### Instruction 1
In the sound troubleshooting thread below, condense the paragraph that begins "Did you try switching the external amp OFF" into one shorter sentence that keeps its main points.
### Instruction 2
From the sound troubleshooting thread below, transcribe everything from "I don’t know what" down to "I would try.".

### Given passage
In Opensuse 9.1 - 11 I was getting sound with this system. However, I am not getting sound after having installed 11.1 32 bit.
THis is a clean install, however, I did import my list of installed software from the previous 11.0 install and I left the /home partition unformatted. If any of that makes a difference.
So far I have done this:
Made sure the onboard sound chip is turned on in in bios (really shouldn’t have had to check this but I did) - the sound chip is on.
verified that speakers are properly plugged in.
I don’t know what all might be wrong with the sound but from what I have been able to figure out Phonon is not set up correctly. Or is the problem that Pulseaudio is not running? or both?
OK, thanks for running the scripts. A seg fault is never nice, as it indicates typically some sort of memory problem.
Still, I note this in your mixer:
[INDENT]Amixer contents for card 0 [V8237] _____________________________________
amixer set ‘Exchange Front/Surround’,0 off
amixer set ‘External Amplifier’,0 on [/INDENT]
Did you try switching the external amp OFF, and switch the Surround ON ? I don’t know if that will make a difference, but it is something I would try.
What happens when you run: su -c 'rcalsasound restart’Does that successfully restart your sound? Does the sound test work after that? Do this sound (speaker) test in a konsole (try as both a regular user and also as user root): speaker-test -c2 -l5 -twav
Did you install alsa-firmware? If not, please do so, reboot your PC and test your audio.

### Excerpted data

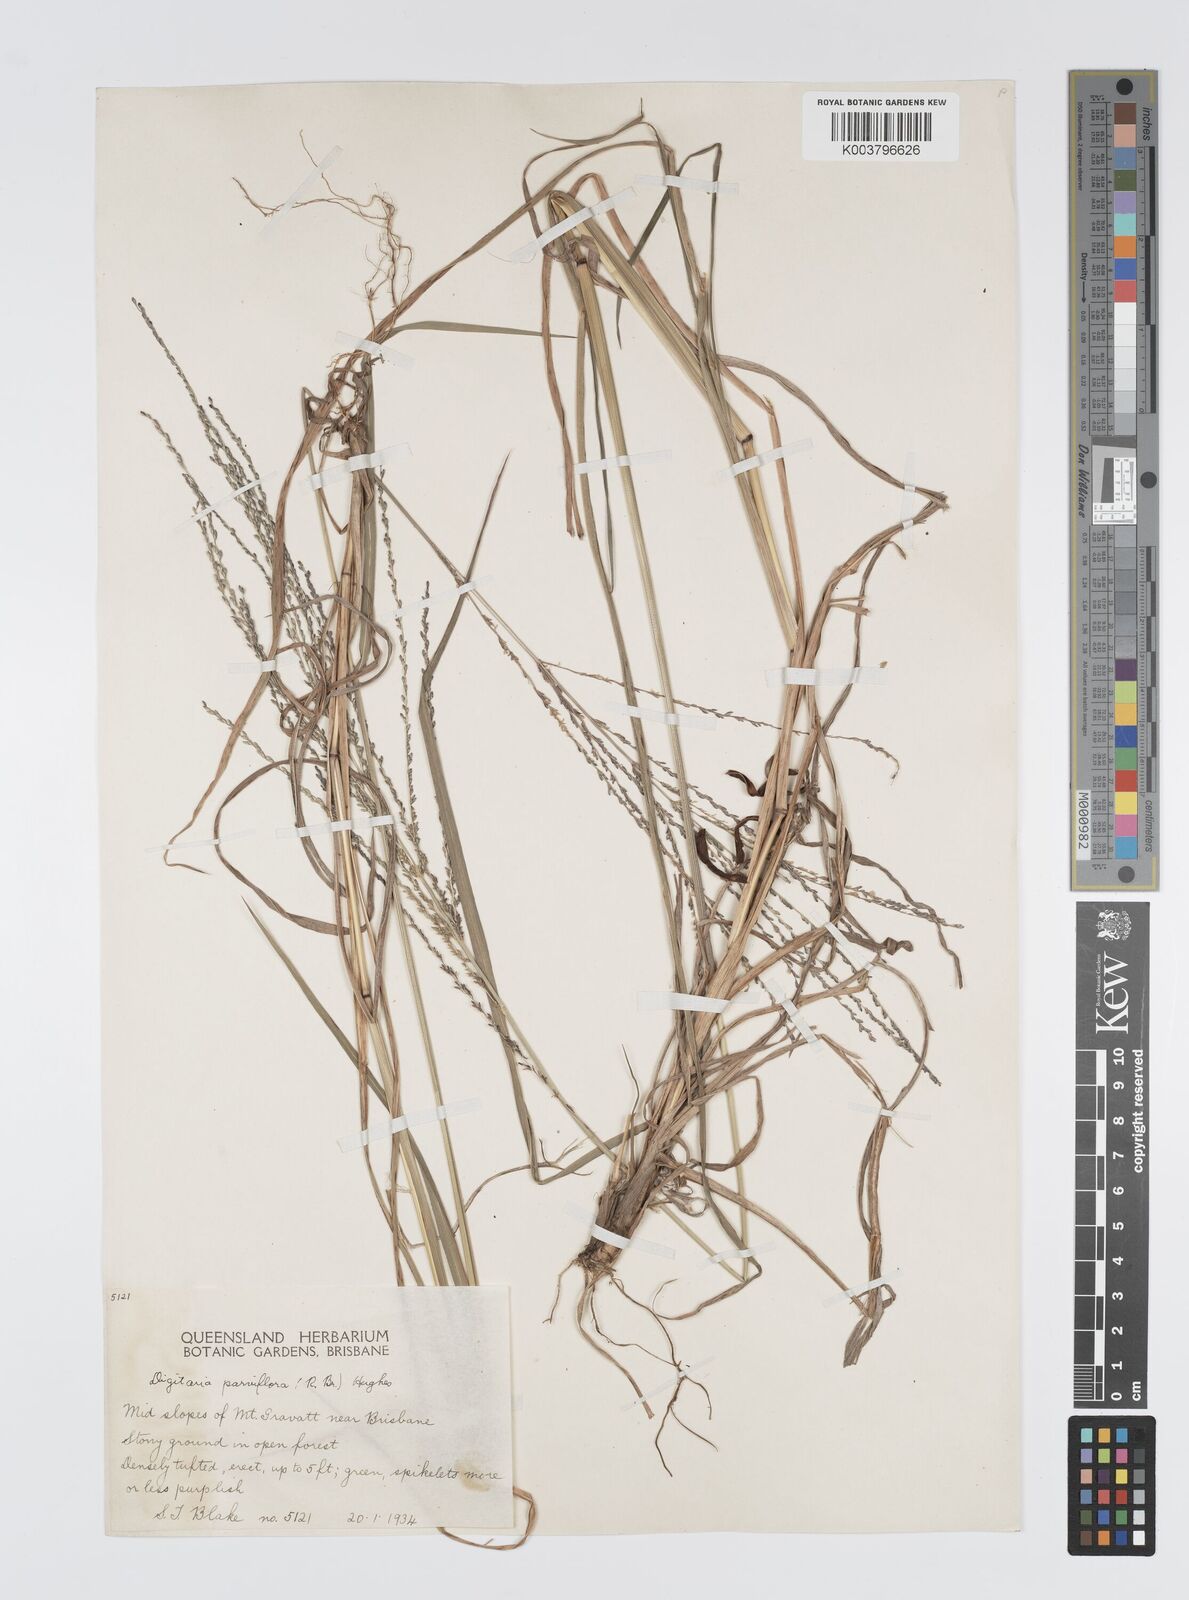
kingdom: Plantae
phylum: Tracheophyta
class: Liliopsida
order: Poales
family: Poaceae
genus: Digitaria
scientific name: Digitaria parviflora
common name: Small-flower finger grass
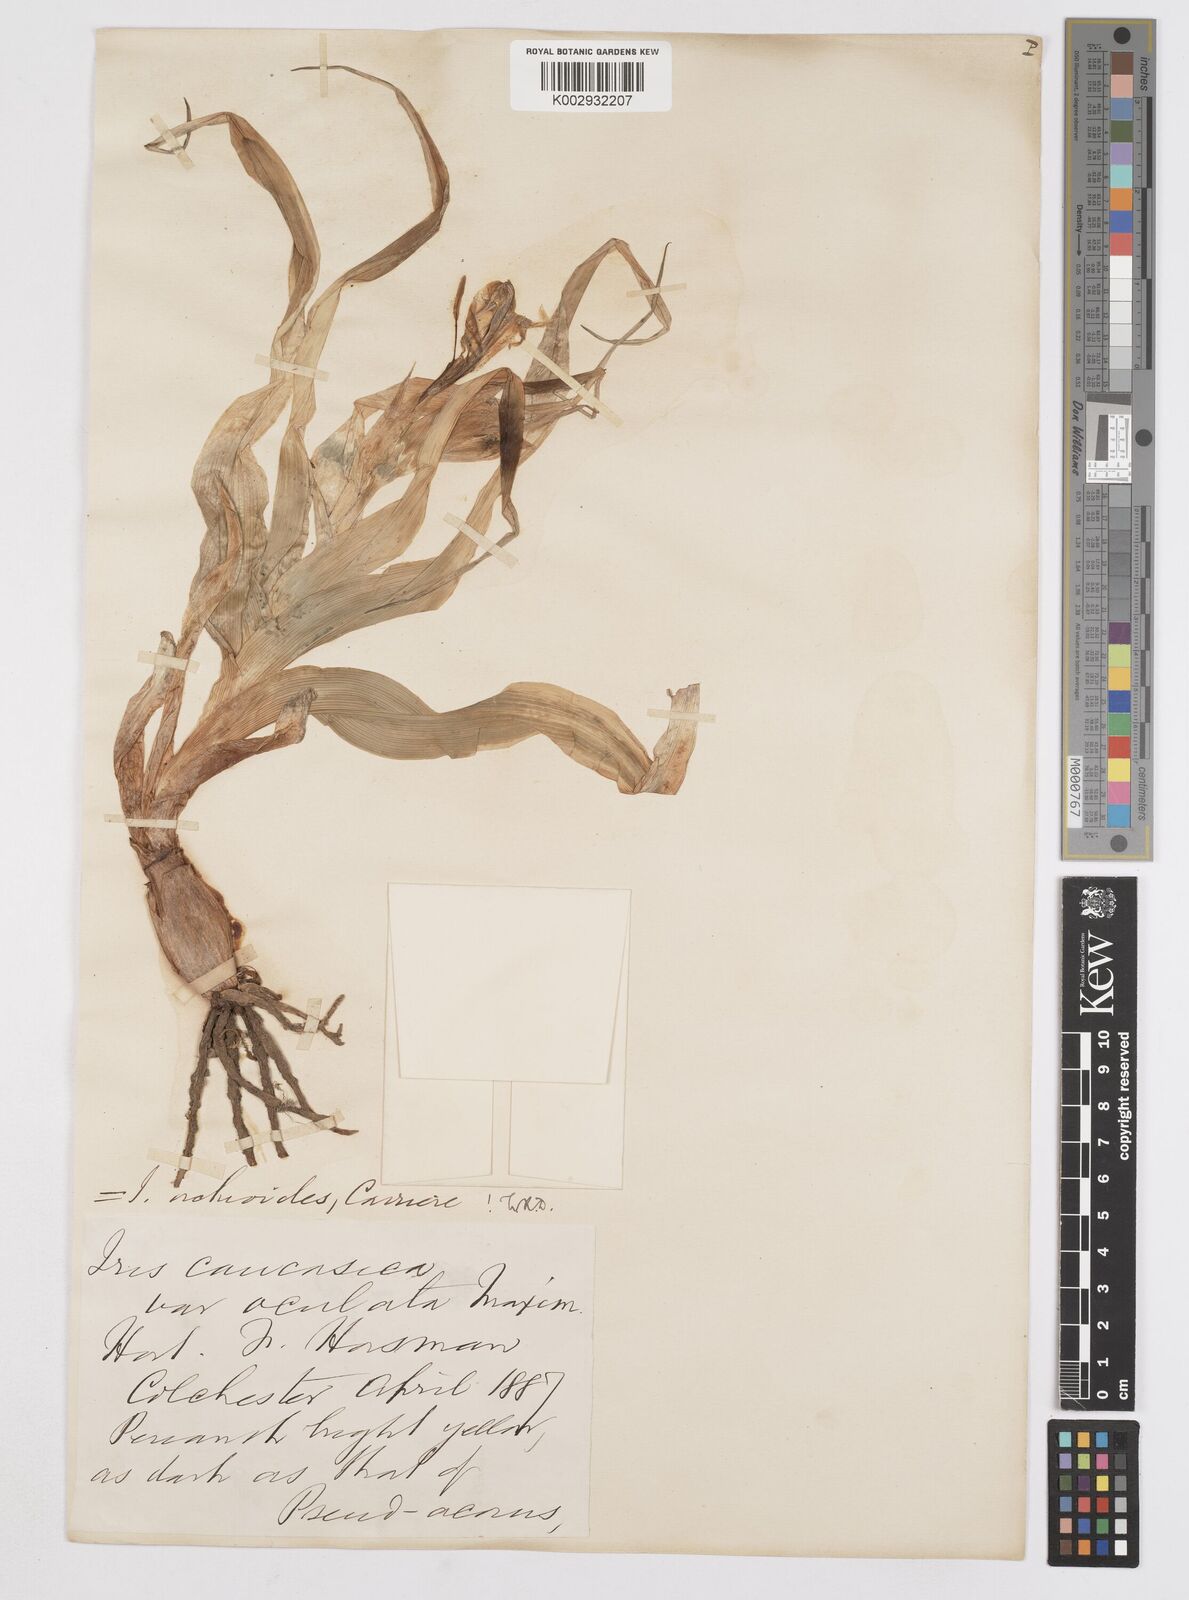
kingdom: Plantae
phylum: Tracheophyta
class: Liliopsida
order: Asparagales
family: Iridaceae
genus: Iris
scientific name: Iris orchioides
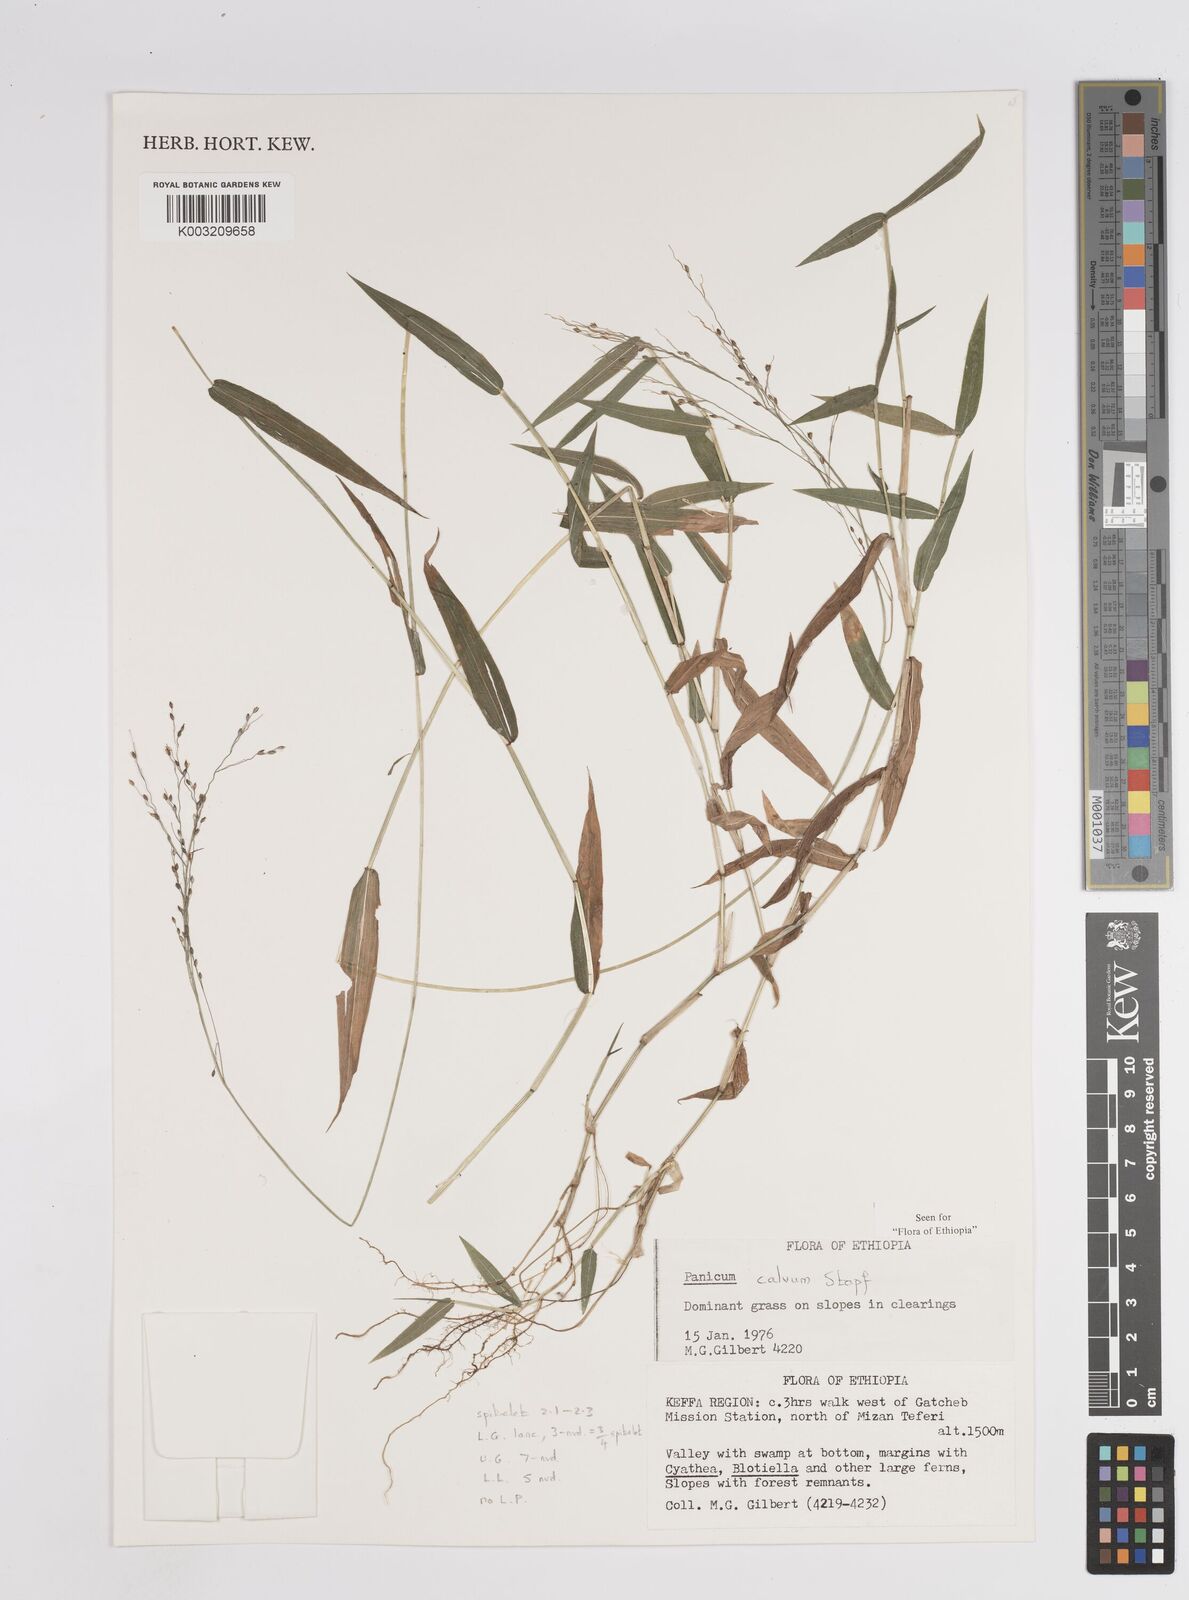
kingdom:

### Response 1
Try turning the external amplifier off and the surround on; it may not make a difference, but it is worth trying.

### Response 2
I don’t know what all might be wrong with the sound but from what I have been able to figure out Phonon is not set up correctly. Or is the problem that Pulseaudio is not running? or both?
OK, thanks for running the scripts. A seg fault is never nice, as it indicates typically some sort of memory problem.
Still, I note this in your mixer:
[INDENT]Amixer contents for card 0 [V8237] _____________________________________
amixer set ‘Exchange Front/Surround’,0 off
amixer set ‘External Amplifier’,0 on [/INDENT]
Did you try switching the external amp OFF, and switch the Surround ON ? I don’t know if that will make a difference, but it is something I would try.